Frontera
Add these lines to ~/.bashrc
:
module switch python3 python3/3.9.2
module use /work2/09160/ulrich/frontera/spack/share/spack/modules/linux-centos7-cascadelake
module load seissol-env
export CC=mpiicc
export CXX=mpiicpc
This will load a preinstalled seissol-env module.
Alternatively (and for reference), to compile seissol-env on Frontera, follow the procedure below:
git clone --depth 1 --branch v0.21.0 https://github.com/spack/spack.git
cd spack
echo "export SPACK_ROOT=$PWD" >> $HOME/.bashrc
echo "export PATH=\$SPACK_ROOT/bin:\$PATH" >> $HOME/.bashrc
# clone seissol-spack-aid and add the repository
git clone https://github.com/SeisSol/seissol-spack-aid.git
spack repo add seissol-spack-aid/spack
spack compiler find
Following the workaround proposed in https://github.com/spack/spack/issues/10308, precise the module of the intel compilers in ~/.spack/linux/compilers.yaml
by changing modules: []
to modules: ['intel/19.1.1']
.
________________________
**Work task 1:**
Please retype the rows from the line with "left elbow: (684, 293, -34)" up to and including the line with "left ankle: (769, 557, 12)".
The Frontera setup notes and the rows come from separate sources.

Dataset excerpts:
________________________
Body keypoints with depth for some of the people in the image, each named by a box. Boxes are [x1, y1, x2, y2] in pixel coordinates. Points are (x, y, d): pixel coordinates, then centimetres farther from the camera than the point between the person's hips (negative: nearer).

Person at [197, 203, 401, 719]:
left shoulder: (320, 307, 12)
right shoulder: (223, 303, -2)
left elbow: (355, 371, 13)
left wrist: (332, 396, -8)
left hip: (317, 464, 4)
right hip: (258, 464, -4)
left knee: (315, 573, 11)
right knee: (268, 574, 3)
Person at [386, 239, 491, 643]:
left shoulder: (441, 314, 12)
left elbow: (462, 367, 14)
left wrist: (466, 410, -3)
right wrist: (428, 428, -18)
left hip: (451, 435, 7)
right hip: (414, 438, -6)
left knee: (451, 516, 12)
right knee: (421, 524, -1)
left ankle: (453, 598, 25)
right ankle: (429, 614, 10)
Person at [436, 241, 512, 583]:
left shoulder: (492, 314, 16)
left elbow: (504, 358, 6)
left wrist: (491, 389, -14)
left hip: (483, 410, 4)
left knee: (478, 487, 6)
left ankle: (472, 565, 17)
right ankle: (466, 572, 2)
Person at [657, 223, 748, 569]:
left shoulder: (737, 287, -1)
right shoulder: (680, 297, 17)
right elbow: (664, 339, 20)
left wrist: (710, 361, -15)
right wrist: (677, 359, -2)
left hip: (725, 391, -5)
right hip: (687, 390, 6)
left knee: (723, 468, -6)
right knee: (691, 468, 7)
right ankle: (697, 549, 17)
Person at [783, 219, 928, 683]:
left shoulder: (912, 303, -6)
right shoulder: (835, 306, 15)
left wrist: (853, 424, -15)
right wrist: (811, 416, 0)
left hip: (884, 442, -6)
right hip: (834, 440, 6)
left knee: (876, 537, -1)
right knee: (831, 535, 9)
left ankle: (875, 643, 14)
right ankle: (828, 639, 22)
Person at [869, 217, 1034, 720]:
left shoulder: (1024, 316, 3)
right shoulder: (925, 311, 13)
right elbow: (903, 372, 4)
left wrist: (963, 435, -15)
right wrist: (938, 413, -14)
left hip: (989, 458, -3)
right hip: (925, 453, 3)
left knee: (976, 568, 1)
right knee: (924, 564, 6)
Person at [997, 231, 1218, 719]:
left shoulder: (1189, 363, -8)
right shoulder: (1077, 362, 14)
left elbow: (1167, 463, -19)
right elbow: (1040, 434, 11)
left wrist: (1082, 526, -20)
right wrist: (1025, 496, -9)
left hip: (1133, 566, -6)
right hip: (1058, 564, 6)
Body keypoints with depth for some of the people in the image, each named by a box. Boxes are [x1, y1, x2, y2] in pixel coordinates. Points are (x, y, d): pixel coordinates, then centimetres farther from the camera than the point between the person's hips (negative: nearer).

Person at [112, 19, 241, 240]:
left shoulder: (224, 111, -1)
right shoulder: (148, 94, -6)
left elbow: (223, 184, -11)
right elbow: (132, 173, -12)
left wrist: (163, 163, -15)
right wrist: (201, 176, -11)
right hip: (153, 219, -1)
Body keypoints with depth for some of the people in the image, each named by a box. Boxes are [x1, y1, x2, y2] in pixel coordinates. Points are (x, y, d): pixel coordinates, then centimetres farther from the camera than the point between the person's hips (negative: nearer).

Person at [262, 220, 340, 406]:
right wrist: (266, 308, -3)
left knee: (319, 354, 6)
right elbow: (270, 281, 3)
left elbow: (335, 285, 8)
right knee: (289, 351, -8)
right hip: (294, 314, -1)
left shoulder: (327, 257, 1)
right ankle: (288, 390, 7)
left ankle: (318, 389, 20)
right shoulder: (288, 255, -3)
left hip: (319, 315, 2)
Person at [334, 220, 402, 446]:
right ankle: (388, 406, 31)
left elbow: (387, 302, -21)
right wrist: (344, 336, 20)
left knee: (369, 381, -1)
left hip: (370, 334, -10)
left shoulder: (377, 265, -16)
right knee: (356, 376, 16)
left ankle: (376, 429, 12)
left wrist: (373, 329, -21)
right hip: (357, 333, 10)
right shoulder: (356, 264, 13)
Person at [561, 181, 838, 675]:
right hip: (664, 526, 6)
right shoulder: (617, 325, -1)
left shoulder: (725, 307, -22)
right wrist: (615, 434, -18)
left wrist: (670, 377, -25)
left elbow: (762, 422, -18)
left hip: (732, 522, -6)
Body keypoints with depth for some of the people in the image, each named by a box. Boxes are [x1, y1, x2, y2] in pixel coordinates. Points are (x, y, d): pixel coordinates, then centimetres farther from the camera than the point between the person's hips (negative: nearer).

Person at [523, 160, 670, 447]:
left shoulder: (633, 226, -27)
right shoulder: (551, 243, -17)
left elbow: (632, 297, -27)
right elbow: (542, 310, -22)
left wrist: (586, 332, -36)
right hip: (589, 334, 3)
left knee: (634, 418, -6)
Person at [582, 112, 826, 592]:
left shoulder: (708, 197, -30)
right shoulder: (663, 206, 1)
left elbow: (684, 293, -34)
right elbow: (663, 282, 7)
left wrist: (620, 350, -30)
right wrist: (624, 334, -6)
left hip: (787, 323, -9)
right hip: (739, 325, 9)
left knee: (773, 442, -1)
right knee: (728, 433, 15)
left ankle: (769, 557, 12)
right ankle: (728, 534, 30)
________________________
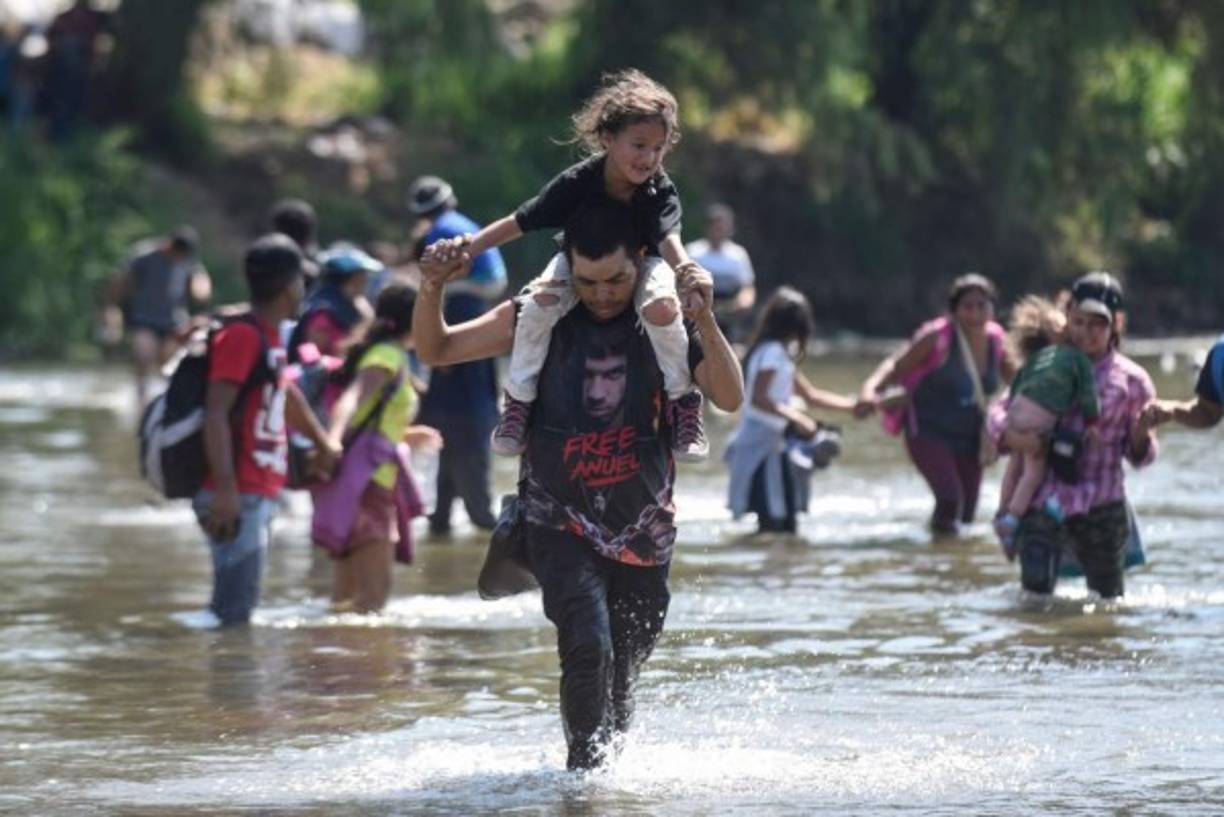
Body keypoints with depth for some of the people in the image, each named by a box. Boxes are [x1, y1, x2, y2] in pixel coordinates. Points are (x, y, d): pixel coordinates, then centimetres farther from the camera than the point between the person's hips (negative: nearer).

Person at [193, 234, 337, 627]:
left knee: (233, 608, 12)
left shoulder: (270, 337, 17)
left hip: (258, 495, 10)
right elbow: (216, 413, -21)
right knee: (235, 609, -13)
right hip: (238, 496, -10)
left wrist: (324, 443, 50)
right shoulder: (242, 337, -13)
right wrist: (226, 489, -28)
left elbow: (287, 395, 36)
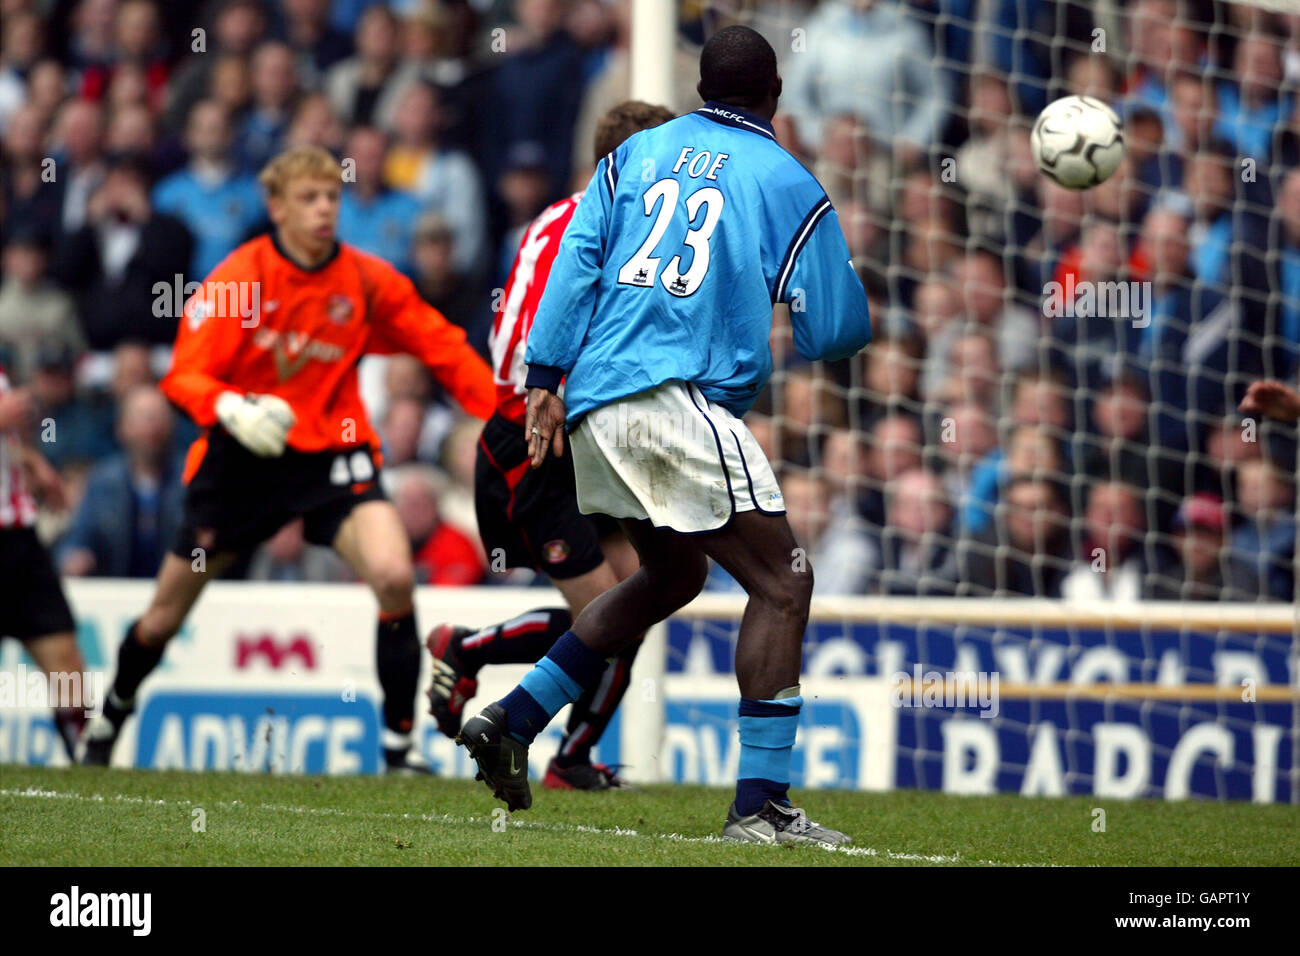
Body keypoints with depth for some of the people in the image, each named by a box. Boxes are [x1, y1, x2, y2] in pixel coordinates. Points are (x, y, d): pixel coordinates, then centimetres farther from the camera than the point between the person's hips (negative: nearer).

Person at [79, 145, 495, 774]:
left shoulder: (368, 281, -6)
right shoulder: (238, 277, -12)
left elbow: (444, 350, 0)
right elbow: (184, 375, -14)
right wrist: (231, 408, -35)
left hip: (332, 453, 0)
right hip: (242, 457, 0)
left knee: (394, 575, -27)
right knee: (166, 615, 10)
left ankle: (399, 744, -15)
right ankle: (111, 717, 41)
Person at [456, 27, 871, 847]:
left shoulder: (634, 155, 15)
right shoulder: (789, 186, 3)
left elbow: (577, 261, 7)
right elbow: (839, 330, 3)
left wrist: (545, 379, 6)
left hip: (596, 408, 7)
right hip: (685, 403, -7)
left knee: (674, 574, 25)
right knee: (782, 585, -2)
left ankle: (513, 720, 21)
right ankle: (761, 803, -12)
________________________
**Work task 2:**
Translate this sentence from the Frontera setup notes into Spanish: "This will load a preinstalled seissol-env module."

**Response area 1:**
left elbow: (684, 293, -34)
right elbow: (663, 282, 7)
left wrist: (620, 350, -30)
right wrist: (624, 334, -6)
left hip: (787, 323, -9)
right hip: (739, 325, 9)
left knee: (773, 442, -1)
right knee: (728, 433, 15)
left ankle: (769, 557, 12)

**Response area 2:**
Esto cargará un módulo seissol-env preinstalado.